01 Mar 2021

Server-side OpenPose with cloud GPUs

OpenPose software detects bodies in video. It runs best on GPU hardware, including on servers. An easy way to set that up is with Google’s Compute Platform, which is a metered cloud platform that can be configured with GPU hardware. There’s a couple of tricks to know, but it does give significant speed-ups over non-GPU hardware.

Launch a deep learning instance

Creating the GCP compute instance is straightforward enough, but for an easy life you want to select the specific Linux distribution: “Deep learning on Linux”. The default is (at the time of writing) Debian without any of the pre-configured GPU dependencies.

A type instance might be:

  • us-central-1
  • Series: N1
  • GPU: V100
  • Deep learning on Linux (not the default Debian); 50 GB disk

Launch that (which will cost you money), and first time you log in you’ll be promoted to install the NVIDIA drivers.

Install OpenPose

The second trick, which is specific for compatibility with OpenPose, is to remove Conda. Now, Conda is a great tool for managing Python environments but for OpenPose it includes an incompatible version of Protobuf.

To fix that, edit /etc/profile.d/env.sh and comment out:

. "/opt/conda/etc/profile.d/conda.sh"
conda activate base

…and restart your shell.
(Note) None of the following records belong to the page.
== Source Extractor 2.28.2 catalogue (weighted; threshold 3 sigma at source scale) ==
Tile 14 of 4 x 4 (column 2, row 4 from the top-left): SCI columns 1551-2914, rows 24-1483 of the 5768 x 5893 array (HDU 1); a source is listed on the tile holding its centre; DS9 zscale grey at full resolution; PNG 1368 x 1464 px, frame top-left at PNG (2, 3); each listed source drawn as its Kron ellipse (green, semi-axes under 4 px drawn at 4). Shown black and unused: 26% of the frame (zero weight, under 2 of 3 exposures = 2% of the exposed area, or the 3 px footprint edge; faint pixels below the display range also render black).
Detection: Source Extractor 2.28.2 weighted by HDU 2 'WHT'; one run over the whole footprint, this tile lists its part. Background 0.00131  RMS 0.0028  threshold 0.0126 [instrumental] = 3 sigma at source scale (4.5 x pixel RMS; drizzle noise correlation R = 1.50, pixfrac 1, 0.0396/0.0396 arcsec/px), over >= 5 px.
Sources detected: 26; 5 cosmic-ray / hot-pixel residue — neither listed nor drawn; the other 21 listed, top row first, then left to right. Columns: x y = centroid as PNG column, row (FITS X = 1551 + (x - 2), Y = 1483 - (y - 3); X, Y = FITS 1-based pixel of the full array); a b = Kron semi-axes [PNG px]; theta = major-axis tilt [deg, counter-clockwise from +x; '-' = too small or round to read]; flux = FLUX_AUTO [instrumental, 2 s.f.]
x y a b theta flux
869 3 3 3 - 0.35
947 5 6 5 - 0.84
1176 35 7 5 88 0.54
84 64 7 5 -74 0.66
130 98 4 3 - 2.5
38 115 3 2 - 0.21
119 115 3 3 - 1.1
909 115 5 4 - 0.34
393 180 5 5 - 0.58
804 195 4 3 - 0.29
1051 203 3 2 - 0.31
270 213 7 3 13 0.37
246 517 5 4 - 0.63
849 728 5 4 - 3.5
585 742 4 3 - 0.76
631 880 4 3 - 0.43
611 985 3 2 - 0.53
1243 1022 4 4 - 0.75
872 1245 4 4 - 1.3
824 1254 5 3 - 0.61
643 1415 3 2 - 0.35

For belt-and-braces I also took the nuclear option: sudo mv /opt/conda /opt/conda.deactivated.

The rest of the installation for OpenPose is as per the OpenPose docs. E.g.,

git clone https://github.com/CMU-Perceptual-Computing-Lab/openpose.git
cd openpose/
git submodule update --init --recursive --remote

sudo apt update
sudo apt-get install -y libgoogle-glog-dev libboost-all-dev libatlas-base-dev libopencv-dev protobuf-compiler

mkdir build && cd build
cmake ..
make -j`nproc`

The result

Is it worth that to be able to run on a GPU? Yes: for me, it was a 20x speed up compared to my spicy (for Intel) Mac desktop machine.

I find phrases like “20x speed up” a little too abstract to appreciate. In practice, it means something that took 30 minutes now takes 90 seconds.